The problem is: If I just want to connect to the network and exchange data, do I need to worry about io-context and handlers, and executors? Probably not.

Keep It Simple, Stupid.

In the C++ world, we struggle at keeping simple thing simple. The collection of libraries from the Boost project is one good example. Don’t get me wrong, these are high-quality, peer-reviewed C++ libraries. They are good code written by smart people, with the seal of approval by other smart people.

They are a demonstration of what you can do when you want to push the language forward. They contains a lot of useful pieces of generic code that you can reuse. A lot of really important and useful things from Boost finally landed inside the C++ standard library since 2011, like smart pointers, chrono, array, lambdas, and probably a lot more things like that are going to jump from existing on boost, to being implemented inside the standard.

And, if today you ask for a recommendation of something to use to do networking code in C++, I’m almost sure that you’ll get pointed to either Asio, the version of Asio inside of Boost, or, the Networking TS (addition to the standard that will probably land in a future version of the C++ language) that is… Basically based on Asio.

As you can guess… It’s not like I don’t like Asio, I find it genuinely interesting, and potentially useful. But I’m unsure it is the thing that I want to see standardized.

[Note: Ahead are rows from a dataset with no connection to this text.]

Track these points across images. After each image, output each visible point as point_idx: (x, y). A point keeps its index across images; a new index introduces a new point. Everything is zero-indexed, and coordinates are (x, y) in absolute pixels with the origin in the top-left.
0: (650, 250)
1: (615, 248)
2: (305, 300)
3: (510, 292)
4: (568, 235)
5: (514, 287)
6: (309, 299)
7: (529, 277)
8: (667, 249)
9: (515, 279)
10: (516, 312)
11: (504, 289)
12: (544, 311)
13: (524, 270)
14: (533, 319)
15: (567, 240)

As stated earlier, if you’re just going to do some TCP/UDP communication, Asio comes wrapped in unnecessarily complexity.

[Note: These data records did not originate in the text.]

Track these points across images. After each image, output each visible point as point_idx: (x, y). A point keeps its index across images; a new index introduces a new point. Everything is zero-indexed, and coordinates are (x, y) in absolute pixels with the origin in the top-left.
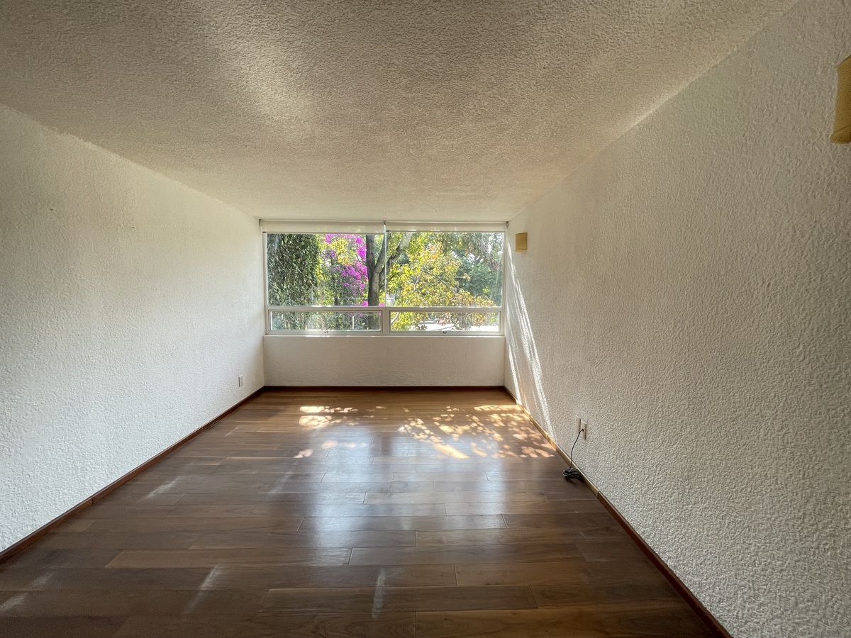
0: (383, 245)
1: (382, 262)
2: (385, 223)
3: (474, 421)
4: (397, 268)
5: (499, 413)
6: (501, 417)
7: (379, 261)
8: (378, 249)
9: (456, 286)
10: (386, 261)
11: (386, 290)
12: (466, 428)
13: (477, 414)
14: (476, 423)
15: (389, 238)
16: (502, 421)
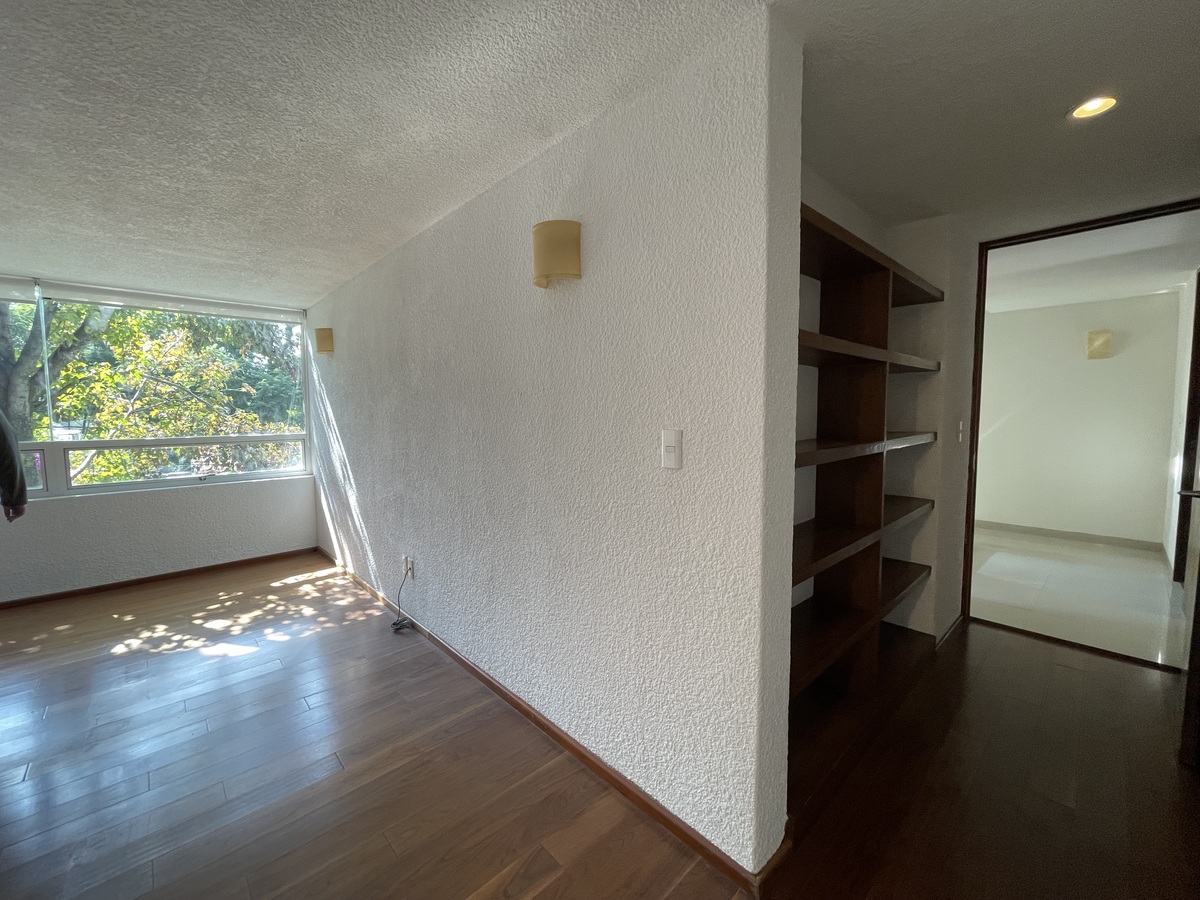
0: (36, 321)
1: (37, 357)
2: (36, 282)
3: (270, 602)
4: (79, 370)
5: (312, 582)
6: (316, 586)
7: (26, 352)
8: (20, 330)
9: (226, 405)
10: (47, 354)
11: (50, 411)
12: (258, 613)
13: (274, 591)
14: (273, 602)
15: (51, 311)
16: (318, 591)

Moreover, your OS comes with a socket API, but it isn’t super convenient to use in C++, and it’s not portable without doing the ugly #ifdef preprocessor dance.

Few months ago, I was thinking about this situation, and thought why not just wrap the os library in a nice C++17 interface?

Introducing kissnet

Kissnet is a little personal project I started during the summer, and that I tweak a little from time to time, it’s mostly for fun, but I feel like some people could have some use for something like this.

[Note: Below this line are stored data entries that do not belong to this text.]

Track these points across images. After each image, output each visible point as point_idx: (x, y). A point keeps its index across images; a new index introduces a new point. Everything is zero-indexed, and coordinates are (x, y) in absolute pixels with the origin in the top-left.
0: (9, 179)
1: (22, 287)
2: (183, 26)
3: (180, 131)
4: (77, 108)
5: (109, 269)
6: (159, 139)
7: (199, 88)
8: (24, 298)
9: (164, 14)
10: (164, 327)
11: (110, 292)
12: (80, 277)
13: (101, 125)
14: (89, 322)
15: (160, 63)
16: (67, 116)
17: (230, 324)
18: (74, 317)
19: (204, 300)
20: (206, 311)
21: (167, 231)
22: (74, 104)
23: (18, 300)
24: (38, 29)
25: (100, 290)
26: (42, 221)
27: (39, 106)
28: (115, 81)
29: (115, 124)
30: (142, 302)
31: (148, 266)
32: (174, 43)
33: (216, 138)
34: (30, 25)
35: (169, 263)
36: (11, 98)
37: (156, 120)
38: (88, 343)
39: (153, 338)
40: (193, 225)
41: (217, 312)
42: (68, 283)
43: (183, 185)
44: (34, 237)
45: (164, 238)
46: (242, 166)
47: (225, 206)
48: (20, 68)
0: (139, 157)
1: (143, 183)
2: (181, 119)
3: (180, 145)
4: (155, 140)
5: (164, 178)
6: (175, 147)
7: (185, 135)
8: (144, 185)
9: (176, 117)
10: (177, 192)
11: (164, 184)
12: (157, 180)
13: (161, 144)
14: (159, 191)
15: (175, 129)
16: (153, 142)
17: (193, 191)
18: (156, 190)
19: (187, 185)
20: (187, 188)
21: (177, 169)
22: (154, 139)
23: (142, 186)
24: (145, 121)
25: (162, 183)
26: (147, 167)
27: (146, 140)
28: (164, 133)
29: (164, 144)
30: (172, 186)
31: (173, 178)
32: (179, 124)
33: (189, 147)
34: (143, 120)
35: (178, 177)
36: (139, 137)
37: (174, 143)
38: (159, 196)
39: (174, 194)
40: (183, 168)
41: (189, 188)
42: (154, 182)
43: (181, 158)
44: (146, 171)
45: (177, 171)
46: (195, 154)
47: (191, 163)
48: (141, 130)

The design goals of kissnet are pretty straightforward:

  • Be a single header library, nothing to link against
  • Be a single API for all supported operating systems
  • Use C++17 std::byte as a “safe” way of representing non-arthmetic binary data
  • Be the lighthest/thinest possible layer on top of the operating system as possible
  • Handle all (or most) of what TCP and UDP sockets can do in ipv4/v6
  • Don’t require the user to worry about the endianess of the network layer.
  • Just transport the bytes, and do nothing else
  • Hide os-specific weirdness
  • Optional exception support (You can chose to replace throwing exception with the program either aborting or calling your own error handler)
  • stay simple

Kissnet only implement 3 kinds of objects:

  • A socket class. The behavior of the socked is templated around the protocol used (TCP vs UDP) and the version of IP used (ipv4 vs ipv6)
  • An endpoint class that permit you to specify a host and port as just a string and a number, or a “hostname:port” string.
  • A “buffer<size>” class that is just syntactic sugar around an std::array<std::byte, size>

Buffer are for holding received data, buffer know their own size, and can read the correct amount of bytes for you. Kissnet doesn’t care what data is sent, it’s not kissnet job.

Sockets are non-copyable (but movable) objects and they have the typical operations you can apply on socket implemented (bind, listen, accept, connect, send, receive).

Kissnet automatically manages the initialization/de initialization of the underlying socket API if needed (like on windows). This is done by exploiting the reference-counting of std::shared_ptr<>. This is the only overhead on top of holding a socket “file descriptor” ( = an simple integer variable).

I’ve only used kissnet in a couple of toy programs and not in a real project, however, I already think that I prefer this simple, down to the metal but yet type-safe and cross platform library as using something like Asio. Asio feels like using a bazooka to do kill a fly. I’ve heard a few opinions going the same way as I do. This is why I’ve put this little experimental project on GitHub, under a permissive MIT license.